Son olarak Kahramanmaraş’ta bir kadının elinde pompalı tüfekle acil servisi basması şiddet olaylarını yeniden gündeme getirdi. Kamu Birliği Konfederasyonu ve Genç Sağlık Sendikası Genel Başkanı Osman Kaya konuyla ilgili yaptığı açıklamada şu ifadelere yer verdi: “Yapılan bilimsel araştırmalar gösteriyor ki, sağlık çalışanlarının yüzde 52,3'ü tüm kariyerleri boyunca en az bir tür sağlıkta şiddette maruz kalmış. Sağlık Çalışanlarımızın yüzde 10,4 fiziksel, yüzde 48,2 sözlü, yüzde 15 mobbing , yüzde 1,6 cinsel tacize uğradığını görüşüyor.
Elinde pompalı tüfekle acil servis basanlar, kadın aile hekimini saçından tutup sürükleyenler, hemşirelerimizi yumruklayanlar, ambulans sürücülerimizi darp edenler aramızda hala aramızda dolaşıyor. Sağlıkta şiddetin sadece artan hapis cezaları ile azalmayacağını gördük. Sağlıkta şiddet olayını ‘’ katalog suçlar ‘’ kapsamına alınması olumlu ancak yetersiz bir adım olduğunu acı tecrübelerle anlıyoruz.

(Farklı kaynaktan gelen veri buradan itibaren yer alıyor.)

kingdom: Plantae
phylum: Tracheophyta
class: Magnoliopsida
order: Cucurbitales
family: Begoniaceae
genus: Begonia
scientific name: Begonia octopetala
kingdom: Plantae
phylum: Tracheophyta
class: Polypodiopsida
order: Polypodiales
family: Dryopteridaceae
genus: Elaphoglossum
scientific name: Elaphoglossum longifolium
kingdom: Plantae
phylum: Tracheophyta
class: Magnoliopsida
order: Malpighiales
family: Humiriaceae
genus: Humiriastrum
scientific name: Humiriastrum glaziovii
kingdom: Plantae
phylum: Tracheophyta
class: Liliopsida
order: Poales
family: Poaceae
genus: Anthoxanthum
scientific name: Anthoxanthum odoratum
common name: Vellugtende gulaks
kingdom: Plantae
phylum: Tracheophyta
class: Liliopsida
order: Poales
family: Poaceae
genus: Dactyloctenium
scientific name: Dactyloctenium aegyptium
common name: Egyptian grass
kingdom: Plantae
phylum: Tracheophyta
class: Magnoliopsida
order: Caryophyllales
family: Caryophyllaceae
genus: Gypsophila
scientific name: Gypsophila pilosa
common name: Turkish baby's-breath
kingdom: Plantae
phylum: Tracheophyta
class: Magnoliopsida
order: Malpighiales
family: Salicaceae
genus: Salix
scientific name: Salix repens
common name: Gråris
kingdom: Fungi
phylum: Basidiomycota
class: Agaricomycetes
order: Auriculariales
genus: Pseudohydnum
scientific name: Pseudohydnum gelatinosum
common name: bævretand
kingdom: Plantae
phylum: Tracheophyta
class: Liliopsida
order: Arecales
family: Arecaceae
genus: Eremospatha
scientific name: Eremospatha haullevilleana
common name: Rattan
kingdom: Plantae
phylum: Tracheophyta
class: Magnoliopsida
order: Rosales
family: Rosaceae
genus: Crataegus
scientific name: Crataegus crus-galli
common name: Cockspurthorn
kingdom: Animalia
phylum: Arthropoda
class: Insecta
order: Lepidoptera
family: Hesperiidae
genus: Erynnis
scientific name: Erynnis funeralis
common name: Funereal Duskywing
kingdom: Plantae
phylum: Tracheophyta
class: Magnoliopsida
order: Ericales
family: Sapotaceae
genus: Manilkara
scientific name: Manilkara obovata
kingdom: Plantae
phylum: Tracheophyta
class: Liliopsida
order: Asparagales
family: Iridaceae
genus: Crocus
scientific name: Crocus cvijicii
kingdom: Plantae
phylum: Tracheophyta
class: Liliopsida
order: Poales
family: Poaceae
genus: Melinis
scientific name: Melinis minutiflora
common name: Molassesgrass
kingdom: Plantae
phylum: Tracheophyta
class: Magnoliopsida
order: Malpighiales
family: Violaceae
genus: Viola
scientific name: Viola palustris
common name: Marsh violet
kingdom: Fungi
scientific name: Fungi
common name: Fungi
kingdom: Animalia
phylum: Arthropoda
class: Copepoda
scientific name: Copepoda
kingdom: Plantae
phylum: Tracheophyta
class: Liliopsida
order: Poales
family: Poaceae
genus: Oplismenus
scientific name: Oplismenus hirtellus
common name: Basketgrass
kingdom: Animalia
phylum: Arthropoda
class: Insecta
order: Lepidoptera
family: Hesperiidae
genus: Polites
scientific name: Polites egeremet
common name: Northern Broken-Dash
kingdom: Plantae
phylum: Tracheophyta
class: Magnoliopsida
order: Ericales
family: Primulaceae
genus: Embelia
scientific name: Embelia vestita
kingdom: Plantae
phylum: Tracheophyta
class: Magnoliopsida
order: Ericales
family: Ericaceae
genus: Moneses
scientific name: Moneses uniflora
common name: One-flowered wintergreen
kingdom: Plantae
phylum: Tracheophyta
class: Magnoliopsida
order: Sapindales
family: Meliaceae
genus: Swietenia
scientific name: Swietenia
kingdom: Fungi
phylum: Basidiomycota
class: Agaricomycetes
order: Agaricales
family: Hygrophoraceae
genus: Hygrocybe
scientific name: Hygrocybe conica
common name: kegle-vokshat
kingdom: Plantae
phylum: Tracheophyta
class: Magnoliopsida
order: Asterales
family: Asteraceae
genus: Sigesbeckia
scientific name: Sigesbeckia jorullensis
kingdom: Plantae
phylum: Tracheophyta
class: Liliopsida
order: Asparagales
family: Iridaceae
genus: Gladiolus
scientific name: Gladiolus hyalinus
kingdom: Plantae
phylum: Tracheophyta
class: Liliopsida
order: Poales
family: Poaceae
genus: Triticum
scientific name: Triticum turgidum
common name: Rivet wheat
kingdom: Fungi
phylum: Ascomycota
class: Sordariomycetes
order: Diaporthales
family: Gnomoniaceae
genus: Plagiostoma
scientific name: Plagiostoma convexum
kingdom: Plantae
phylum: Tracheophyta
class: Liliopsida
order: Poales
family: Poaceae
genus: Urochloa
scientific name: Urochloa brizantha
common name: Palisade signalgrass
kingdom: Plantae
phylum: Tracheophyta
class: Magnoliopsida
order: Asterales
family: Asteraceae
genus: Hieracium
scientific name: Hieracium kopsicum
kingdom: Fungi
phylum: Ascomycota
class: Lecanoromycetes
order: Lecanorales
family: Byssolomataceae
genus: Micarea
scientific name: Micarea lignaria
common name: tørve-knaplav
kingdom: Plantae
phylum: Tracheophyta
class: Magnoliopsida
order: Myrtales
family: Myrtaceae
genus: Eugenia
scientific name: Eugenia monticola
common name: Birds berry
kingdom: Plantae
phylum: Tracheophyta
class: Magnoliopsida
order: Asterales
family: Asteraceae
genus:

Sağlık çalışanlarına sözlü ya da fiziki saldırıda bulunan kişilerin ‘yasaklı hasta’ ilan edilip bazı haklardan mahrum bırakılmasını talep eden Kaya sözlerine şöyle devam etti: “Şiddet olayına karışan şahısların sosyal güvenlik kapsamında dahi olsa ilacı eczaneden parası ile almasını, kamu hastanelerinde ise acil servis hizmeti dışında diğer poliklinik ve servislerden süreli olarak yararlanmamasını talep ediyoruz. Buna göre 112 acil görevlilerini darp eden bir şahıs, ertesin gün ambulans çağırdığı zaman ambulansın ücreti ne ise cebinden ödesin, sabah aile hekimini darp eden bir zanlı öğleden sonra elini kolunu sallayarak ilaç yazdırmaya gidemesin istiyoruz. SGK primi ödemeyen bir işçi ya da esnaf nasıl birçok haktan mahrum kalıyorsa sağlıkta şiddet olayına karışmış biriside bazı sağlık haklarından mahrum kalmalıdır. Sağlıkta şiddetin önlenmesi adına bürokrasinin hantallığı aşılmalı, caydırıcılığı yüksek adımlar ivedilikle atılmalıdır.”